Saturday, February 08, 2025

Book of the Month: To The Lighthouse


I feel self conscious reviewing "classics". I worry I'm not 'getting it' and will look ignorant. But then, I also feel that if I'm not getting it, that says something too. So, here we go. Bear with me. 

There are some spoilers in this review. But this book was published in 1927, so you've had 98 years to read it before reading my spoilers. 

What I knew before reading the book - it was written by Virginia Woolf, a female author often described as a key feminist writer. No surprise then that To The Lighthouse is written almost exclusively through the point of view of female protagonists, mainly Mrs Ramsay, the mother of eight who narrates the first chunk of the book. Male characters are given short shrift, variously described as shallow, prickly, idealistic, boastful and with sensitive egos. 

The story starts with Mr and Mrs Ramsay on holiday on the Isle of Skye with their eight children and another half dozen assorted guests plus serving staff. It's evening. One of Mrs Ramsay's sons asks her if they can go to the lighthouse the next day. Mr Ramsay says no because the weather forecast is bad. Mrs Ramsay is silently annoyed at her husband for dismissively crushing her son's hopes. 

That takes up the first sixty pages. I was beginning to suspect the title was misleading and the family weren't going to go to the lighthouse. 

There was, however, a surprise reference to Cardiff - as a venue where Mr Ramsay was going to take his lecture tour. So, it wasn't all unspoken angst between the married couple. 

Mrs Ramsay oscillates between a dark pessimism about marriage and progeny, and then expends a lot of energy engineering opportunities for her house guests to get together. There is a proposal as two people are successfully coupled, and then she is on to thinking about the next match she could make. 

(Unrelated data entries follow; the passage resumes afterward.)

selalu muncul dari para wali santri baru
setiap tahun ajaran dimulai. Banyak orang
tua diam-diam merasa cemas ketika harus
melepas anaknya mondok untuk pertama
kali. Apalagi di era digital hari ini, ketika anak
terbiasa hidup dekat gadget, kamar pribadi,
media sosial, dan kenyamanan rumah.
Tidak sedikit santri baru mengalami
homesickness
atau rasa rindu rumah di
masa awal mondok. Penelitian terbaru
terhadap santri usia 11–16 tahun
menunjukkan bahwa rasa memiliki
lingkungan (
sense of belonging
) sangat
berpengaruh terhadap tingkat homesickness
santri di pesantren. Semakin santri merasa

I had my hackles raised by some passing references to Anna Karenina. Fortunately Mrs Ramsay stands in stark contrast to Anna. For one thing, Mrs Ramsay seems much more realistic about life and finds joy in the things around her instead of mooning away over some idea that love is "out there".

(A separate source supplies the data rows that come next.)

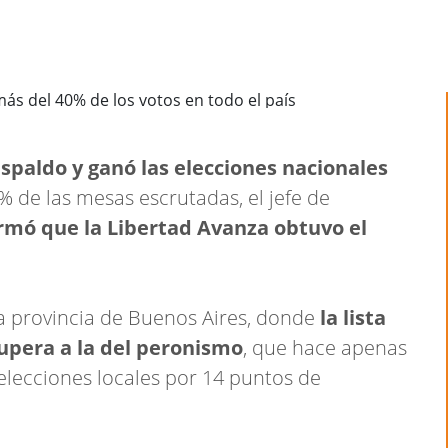
spaldo y ganó las elecciones nacionales
% de las mesas escrutadas, el jefe de
rmó que la Libertad Avanza obtuvo el
la provincia de Buenos Aires, donde
la lista
supera a la del peronismo
, que hace apenas
lecciones locales por 14 puntos de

And then, just when we've got to know Mrs Ramsay, she unexpectedly dies, in a throwaway paragraph at the end of a chapter. I don't know if the author got bored of her, or what. But it's a sudden - and bold - shift in the story. 

What follows is a brief series of vignettes, as the local cleaning lady tries to maintain the holiday home over several years. In the same way that the house declines, so too, Mrs Ramsay's idealised visions of the future are shown to come to naught. One son Andrew, who was supposed to become a famous mathematician, is killed by a shell during the war. A daughter, Prue, who is supposed to grow into a true beauty, dies due to pregnancy complications. The couple who got engaged on Skye get trapped in a loveless marriage. 

The message seems to be that whatever our hopes for the future, life gets in the way. It's pessimistic in the extreme and more nihilistic than I expected. 

The book ends with the remaining members of the family returning to Skye. The kid who wanted to go to the lighthouse finally gets to go, even though by this point he is a pouting teenager who really doesn't want to go. They arrive at the lighthouse but before they get out of the boat the book ends. 

Final point - the cover art. This book was part of a set of ten 'classics' that I was given several years ago. The cover art is deeply uninspiring, although after I read the book it felt very apt. (It doesn't show a lighthouse!) Then a few days after I finished the book, I saw a copy with a very different, and much nicer, cover that makes it look like a completely different type of book!